Using more than 400 cell and tissue samples, some from the NIH Common Fund’s Epigenomics program and the National Human Genome Research Institute’s Encyclopedia of DNA Elements (ENCODE) project, Stamatoyannopoulos and colleagues created a map of DNA regions sensitive to the DNasel hypersensitivity sites.
Francis S. Collins
The researchers found that more than 76% of non-coding GWAS variants were in or very near DNasel hypersensitivity sites, demonstrating that most non-coding GWAS variants in these samples were actively involved in regulating genes, according to the press release. Additionally, 88% of GWAS variants in regulatory DNA regions are active in fetal development, including those variants associated with adult-onset disease.
“In general, our ability to treat and diagnose disease has been connected to our understanding of the biology and the pathways that are involved in the disease. This has been shown over and over again,” Stamatoyannopoulos said. “Once we understand that, we can move forward.”
Until now, Stamatoyannopoulos said researchers have not understood the common disease pathways very well.
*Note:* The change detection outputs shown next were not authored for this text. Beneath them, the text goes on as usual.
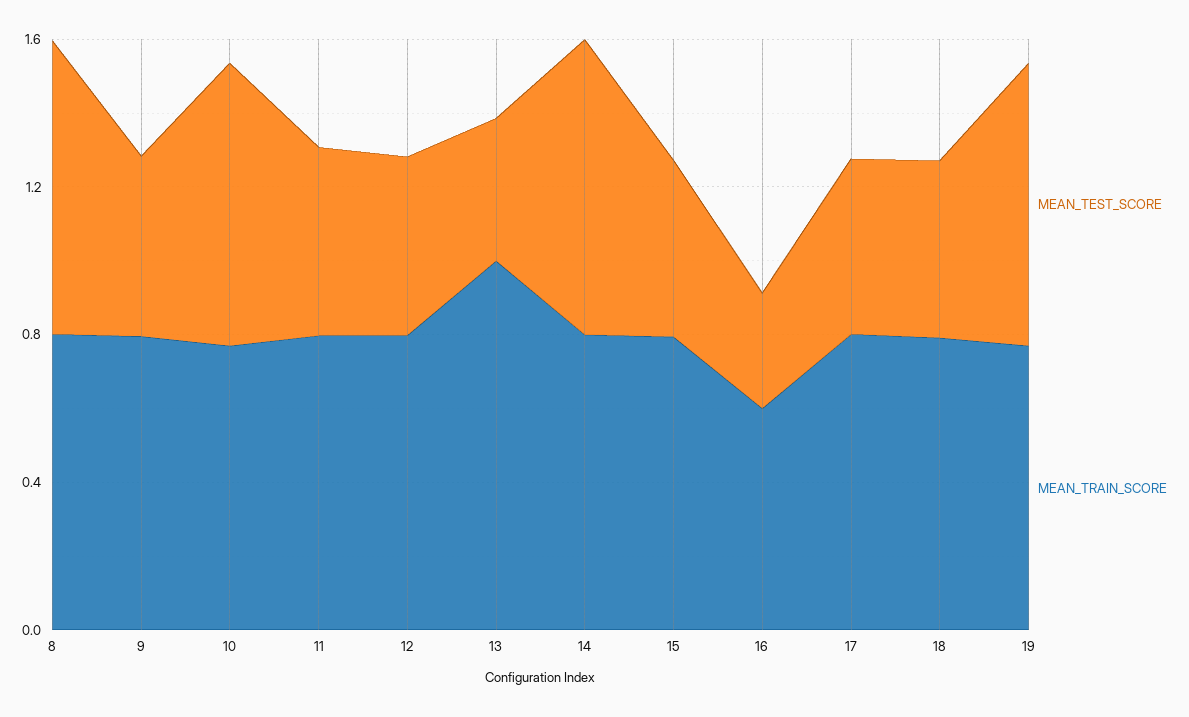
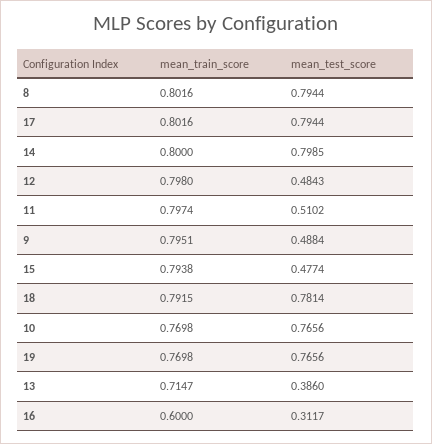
  {
    "MEAN_TEST_SCORE": {
      "8": 0.7944,
      "9": 0.4884,
      "10": 0.7656,
      "11": 0.5102,
      "12": 0.4843,
      "13": 0.386,
      "14": 0.7985,
      "15": 0.4774,
      "16": 0.3117,
-     "17": 0.5,
+     "17": 0.7944,
-     "18": 0.5,
+     "18": 0.7814,
      "19": 0.7656
    },
    "MEAN_TRAIN_SCORE": {
      "8": 0.8016,
      "9": 0.7951,
      "10": 0.7698,
      "11": 0.7974,
      "12": 0.798,
-     "13": 1,
+     "13": 0.7147,
      "14": 0.8,
      "15": 0.7938,
      "16": 0.6,
      "17": 0.8016,
      "18": 0.7915,
      "19": 0.7698
    }
  }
“What this does is expose a lot of those pathways and many new pathways that can be used to try and make sense of what’s going on with these diseases. It’s not going to have an impact tomorrow, but it’s going to greatly accelerate research efforts in a variety of areas,” he said.
Moreover, the findings could help clarify why some environmental exposures in utero or during early childhood development might increase the risk for diseases, which create symptoms many years later. Stamatoyannopoulos said one area of interest includes the finding that there is a specific group of genetic variants acting through regulatory DNA to influence the age of menarche.
A better understanding
Francis S. Collins, MD, PhD, director of the NIH, said this landmark study is unique compared with previous studies. When combined with 36 papers from the ENCODE program, the data represent a major advance in the understanding of how the human genome functions in health and disease.
“These findings point to millions of regulatory sites in the human genome that direct genes to turn on or off in particular cell types at particular moments in development,” Collins said in an interview. “These insights promise to shed new light on the mechanisms that underlie many common diseases, including cancer, CVD, neurological conditions, and diabetes and other endocrine disorders.”
The study allowed researchers to look at the genome and identify which genes were regulated by hundreds of GWAS variants, including variants linked to blood platelet counts, amyotrophic lateral sclerosis, Crohn’s disease, breast and ovarian cancer and schizophrenia, according to the press release.
“… It took a far more comprehensive look at the regions of the human genome involved in regulating how, where and when genes are switched off or on,” Collins said. “This new knowledge will serve to accelerate efforts to identify targets for new therapeutics, as well as to develop better strategies for disease prevention. For example, the discovery that many regulatory variants associated with common, adult-onset diabetes are located in genomic regions active during fetal development suggests a major role for early environmental exposures in such diseases.”
Now that researchers have realized this effect, Stamatoyannopoulos said there will be additional work to increase the extent and the resolution of the data, and these findings have forced a re-evaluation of the existing GWAS that have been completed because many of these studies involved potentially hundreds of different variants that were previously missed.
Disclosure: This study was supported by NIH grants. Collins and Stamatoyannopoulos report no relevant financial disclosures.